It's a small, cozy live music venue that serves food and beverages. Depending on the show or event, there are (or aren't) a fair number of tables. No matter what, though, there's a padded bench that lines about a quarter of the space. That's a nice place to park and take in a show, provided you can get to the club early enough to get a seat.
There's a fairly small menu, but since this is a concert venue first and foremost that makes sense. I've had chili and sandwiches there before, and everything was above average. People seem to really dig their pizza, too, which always looks when I see a steaming pie drift past. There are usually lots of good craft and imported beers either on tap or bottled, and they whip up some mean mixed drinks. Fair wine list too, if that's your bag. Service can get a little chaotic once music starts, but that doesn't bother me too much.

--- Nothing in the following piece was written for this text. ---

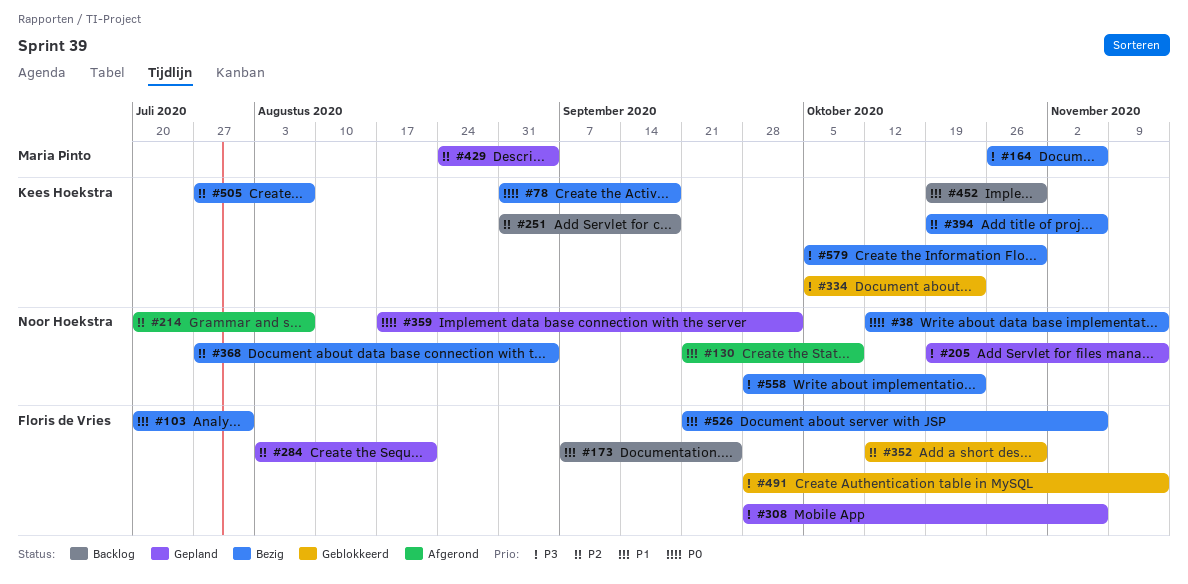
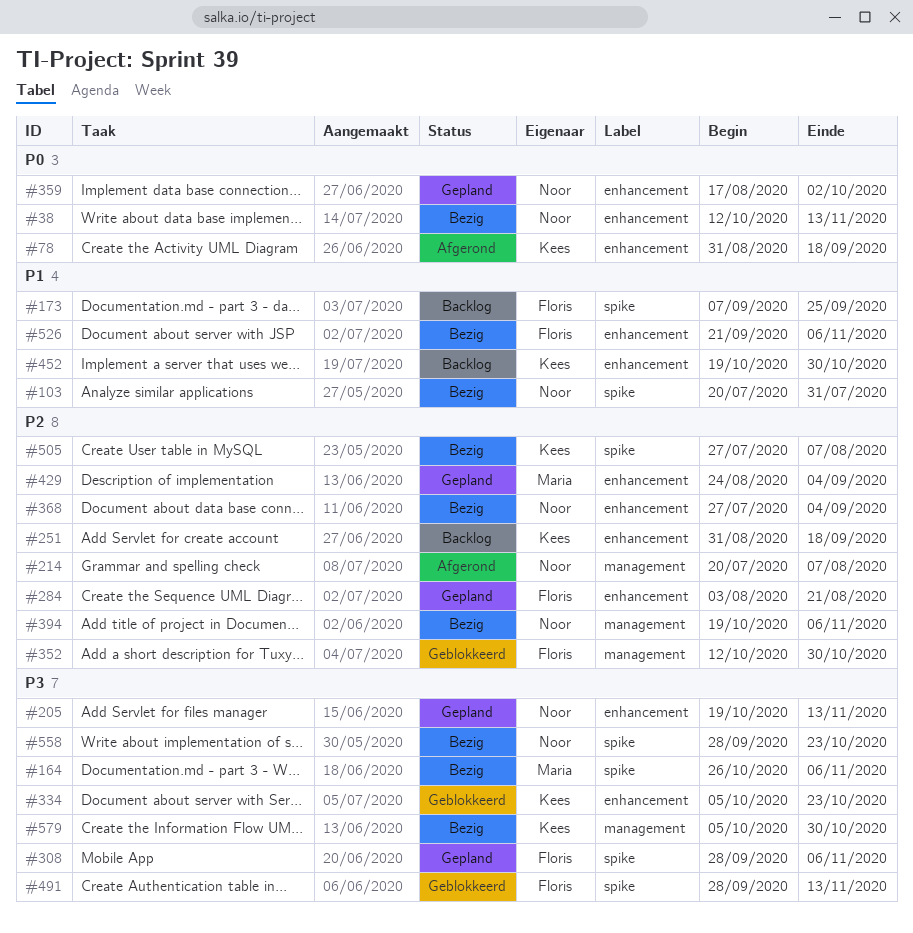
#78, status: Bezig -> Afgerond
#103, owner: Floris de Vries -> Noor Hoekstra
#130: present -> none
#394, owner: Kees Hoekstra -> Noor Hoekstra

Club Cafe usually attracts smaller bands, from local Pittsburgh acts to national indie artists. Some higher-profile names sell out quickly (Sufjan Stevens right around the time of his Illinoise release, for instance), other modestly popular acts still draw a large crowd (Richard Buckner, to use an example from a couple of years ago, or Wovenhand). One of my qualms with the place is that the club's in-house sound set-up always seems pushed to its limit with distorted electric guitars. The stage is also small enough that any band that has more than three people looks like they're trying not to knock their bandmates over.
One problem I always have with Club Cafe--and I get that this might be a "it's me, not you" kind of thing--is that there's ALWAYS at least one incredibly loud person doing their best to ruin a show. I guess they get plastered before the show at the bar and then buy a ticket so they can keep drinking? I realize that talking to your friends is fun, but come on...other people are trying to watch the show! This has happened the last six shows I've been to. Pittsburgh people tend to be polite, so usually no one says anything...including the staff. THAT is what frustrates me.